* _Exercise passage_

Skip to content

Text Similarity

Compare two Chinese words or sentences and return similarity score.

Applicable scenarios

Applicable to search engines, recommendation systems, machine translation, automatic response, named entity recognition, spelling error correction and other scenarios.

API reference

The API supports two input modes: single text or text pair.

Single text mode

With a single text as input, it returns the feature vectors of the text. You need to maintain a vector retrieval system. This is applicable to search or callback scenarios.

  • HTTP request method: POST

  • Request body parameters

Name Type Required Description
text String Yes Text data
  • Example JSON request
{
  "text": "Test"
}
  • Response parameters
Name Type Description
result List List with 768 parameters for a 768-dimensional text vector
  • Example JSON response
{
    "result": [
        0.025645000860095024, 
        0.001914000022225082, 
        0.007929000072181225, 
        ...
    ]
}

Text pair mode

With text pair as input, it returns the cosine similarity of two texts. This is applicable to similarity comparison.

  • HTTP request method: POST

  • Request body parameters

Name Type Required Description
text_1 String Text data.
text_2 String Text data.
  • Example JSON request
{
  "text_1": "Test1",
  "text_2": "Test2"
}
  • Response parameters
Name Type Description
similarity Float Cosine similarity of the text pair, which is a Float value between 0 and 1. The closer it is to 1, the more similar the text pair is.
  • Example JSON response
{
    "similarity": 0.95421
}

API test

You can use the following tools (API explorer, Postman, cURL, Python, Java) to test calling APIs.

API Explorer

Prerequisites

When deploying the solution, you need to:

  • set the parameter API Explorer to yes.
  • set the parameter API Gateway Authorization to NONE.

Otherwise, you can only view the API definitions in the API explorer, but cannot test calling API online.

Steps

  1. Sign in to the AWS CloudFormation console.
  2. On the Stacks page, select the solution’s root stack. Do not select the NESTED stack.

  3. Choose the Outputs tab, and find the URL for APIExplorer.

  4. Click the URL to access the API explorer. The APIs that you have selected during deployment will be displayed.

  5. For the API you want to test, click the down arrow to display the request method.

  6. Choose the Try it out button, and enter the correct Body data to test API and check the test result.
  7. Make sure the format is correct, and choose Execute.
  8. Check the returned result in JSON format in the Responses body. If needed, copy or download the result.
  9. Check the Response headers.
  10. (Optional) Choose Clear next to the Execute button to clear the request body and responses.

Postman (AWS_IAM Authentication)

  1. Sign in to the AWS CloudFormation console.

* _Study questions_
(a) According to the text similarity page, how many dimensions does the text vector returned in single text mode have?
(b) Output the words read from the picture in the entry below as a JSON list of strings, one string per line, with blank lines omitted. Leave the picture out of your answer.

* _Task material_

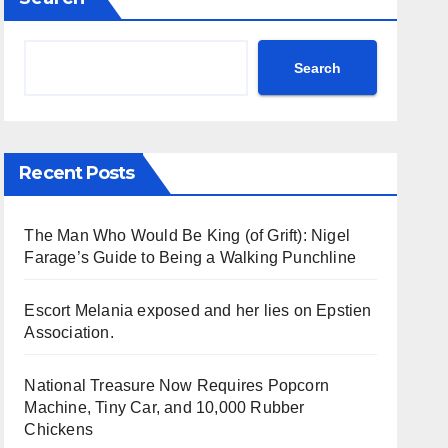
Search
Recent Posts
The Man Who Would Be King (of Grift): Nigel
Farage’s Guide to Being a Walking Punchline
Escort Melania exposed and her lies on Epstien
Association.
National Treasure Now Requires Popcorn
Machine, Tiny Car, and 10,000 Rubber
Chickens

* _Solution set_
(a) 768

(b)
[
  "Search",
  "Recent Posts",
  "The Man Who Would Be King (of Grift): Nigel",
  "Farage’s Guide to Being a Walking Punchline",
  "Escort Melania exposed and her lies on Epstien",
  "Association.",
  "National Treasure Now Requires Popcorn",
  "Machine, Tiny Car, and 10,000 Rubber",
  "Chickens"
]